Nessas primeiras linhas introdutórias, ainda, convém descrever que o perfil socioeconômico dos meninos mortos e desaparecidos revela tratar-se de pessoas humanas em desenvolvimento que foram forçadamente demitidas da infância e da juventude. Afinal, como forma de ajudar na renda familiar, todos exerciam algum trabalho infantil informal nas ruas da cidade de Passo Fundo. Assim, pode-se perceber que todos esses crimes estão diretamente ligados aos problemas sociais, como situação de desemprego, de extrema pobreza ou miséria das famílias e de um conjunto de outros fatores de exclusão social que tornaram esses garotos mais vulneráveis. Esse quadro, por si só, já traduz a violação de direitos humanos a que estavam submetidos.

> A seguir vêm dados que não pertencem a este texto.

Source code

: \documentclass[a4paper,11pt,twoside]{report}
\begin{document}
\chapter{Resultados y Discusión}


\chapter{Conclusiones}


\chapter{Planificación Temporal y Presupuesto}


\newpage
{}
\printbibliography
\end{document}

Por fim, a partir dos registros dos casos, ao cabo deste relatório, faz-se necessário formular algumas propostas de recomendações de ações direcionadas as instâncias públicas do executivo, legislativo e judiciário e aentes como Ministério Público Estadual, o Conselho Municipal de Direitos da Criança e do Adolescente e o Conselho Tutelar, além de outras autoridades competentes. Tais recomendações, entre outras utilidades, poderão ser adotadas como subsidio inicial, no sentido de pressionar autoridades governamentais a realizar políticas públicas de proteção e promoção dos direitos humanos da população infanto-juvenil, bem como de cobrar das autoridades policiais e judiciárias uma investigação e solução séria, rápida e efetiva para todos casos que se encontram, ainda, sem solução.